Le
livre n'est ni grand ni épais. Il tient dans une poche. Il est à la
taille d'un carnet de chef obsessionnel travaillant et retravaillant
ses ordres du jour. A chaque jour, sa liste, verticale, creusée à
la limite de la tranche du livre, le plus droit possible. Le petit
format le permet. Le grand PDG à angle droit peut espérer la
perfection pour sa liste de grand homme du détail.
L'ordre
du jour est d'autant plus fou qu'il est dans cette concentration,
cette densité de petit livre, véritablement de poche celui-là,
contrairement à tous ceux qui s'en disent mais ne tiennent
effectivement pas du tout dans une poche. Il déborde de sens et pas
un espace vide qui pourrait angoisser le grand directeur
obsessionnel. Compact. Asphyxiant.
« Un
mélange de ridicule et d'effroi » comme l'ultime page
l'exprime si nettement. Pas de long fleuve tranquille, pas de répit.
Ou l'on rit jaune, ou l'on se sidère puis s’écœure. L'un ou
l'autre ne laisse pas de place à un quelconque chant de transition.
Il n'y a pas de transition. Il n'y en a pas besoin. Un ordre de jour
a-t-il enfin besoin de transitions ?
Le
style est sec. Sans être froid. L'effroi n'est ni sec ni froid.
C'est un frisson chaud qui traverse l'échine, comme un éclair et
les mots et leur configuration lancent ces décharges, avec
précision, sans fioritures. Pour autant, le texte est terriblement
fluide. Sec mais pas saccadé. Sec, tranchant mais humain.
Impitoyable le plus souvent mais pas inaccessible. Raide comme la
justice ? Raide comme la folie raisonnante, résonnante,
trompetteuse, trompeuse, trompée, mentie, menteuse, folle,
affolante, mécanique ridicule et effrayante. Mécanique qui
habilement, peut-être sans intention franche, se cache. Pudique,
encore un peu. Et profondément humaine, encore une fois. Les rouages
à l'état brut ne sont ni art ni folie : tout se déguise de
l'un, de l'autre, de la banalité parfois. Des trois. L'artiste est
celui qui le mieux écrira les fous. Ils se retrouvent aux limites du
supportable. Loin, très loin de la banalité quotidienne.
Pourtant
là, dans le noyau d'or de toute chose. Infinitésimal ou immensément
grandiose. Ridicule ou effrayant.
Les
mots sont ici un véritable sujet. Les mots dans leur sens perverti,
sonnent faux, chantent comme des casseroles et tout le monde
applaudit. Ils sont témoins mythomanes , brandissant leur statut et
se laissant modeler à l'image du fou et de sa haine sans limites.

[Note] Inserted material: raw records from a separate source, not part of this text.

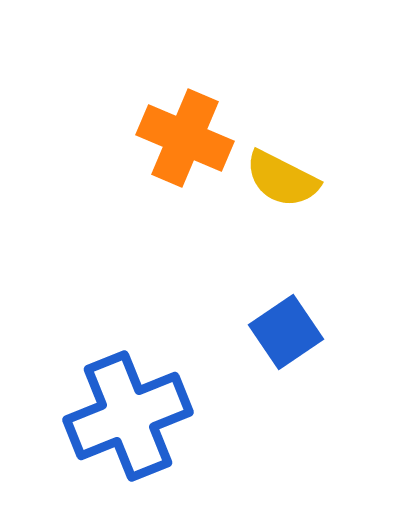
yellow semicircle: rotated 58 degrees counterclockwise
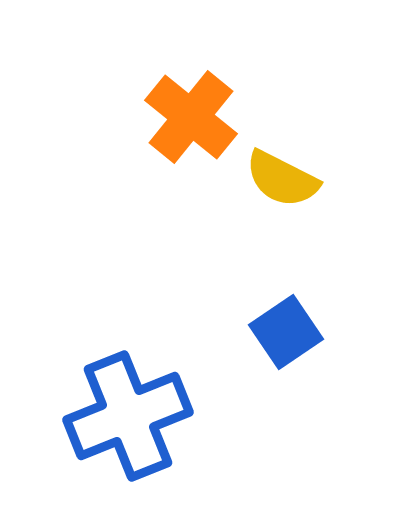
orange cross: moved 6 px right, 21 px up; rotated 16 degrees clockwise
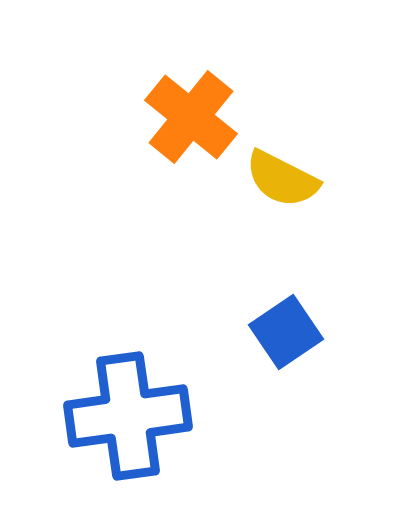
blue cross: rotated 14 degrees clockwise
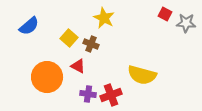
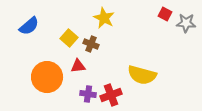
red triangle: rotated 35 degrees counterclockwise
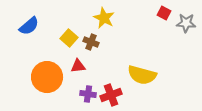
red square: moved 1 px left, 1 px up
brown cross: moved 2 px up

Les mots, maniés si habilement par Eric Vuillard sont en fait des
traîtres. Ils se sont, eux aussi, prêtés au jeu du Fürher. Ils
ont collaboré. Les mots ont été salis, laids même à entendre,
crachés par la voix rauque mais forte, écorcheuse vive, des
chemises noires ou brunes, des soldats tous en rang d'oignons bien
mignons, gentillets, prêts à toutes les horreurs pour cette suprême
Voix du chef et de son ordre du jour, net, précis, sans ambiguïté.
Les mots dépouillés de leur infinie polysémie. De simples outils
qu'on repose à l'atelier après utilisation. Et qui s'endorment,
sans infuser le charme provoqué habituellement par leur évocation
respectueuse.
Et
aujourd'hui, oui aujourd'hui, où en sont les mots, nous demande en
filigrane Eric Vuillard ? L'image, le spectacle, plein les yeux
ont pris le pas et les mots ne sont plus entendus en profondeur. Ils
nagent en surface, au service des images et du grand cirque. Alors
depuis cette satanée 39-45 dont on parle sans cesse, partout, on n'a
toujours pas tiré la leçon ? On insiste, on rabâche mais les
mots sont toujours aussi nus, enguenillés, maltraités, à la botte
des tyrans en scène, acteurs narcissiques qui n'ouvrent la bouche
que pour la forme mais qui appellent les yeux avec leurs facéties
formidables et leurs couleurs attirantes. Les mots étaient et sont
encore de monstrueuses victimes de la folie humaine, moins
dangereuse, moins sanguinolente aujourd'hui, mais moins mortifère,
peut-être pas... Le spectacle qui suit à la lettre l'ordre du jour,
ce dernier encore l'endroit où ils ont le plus de sens.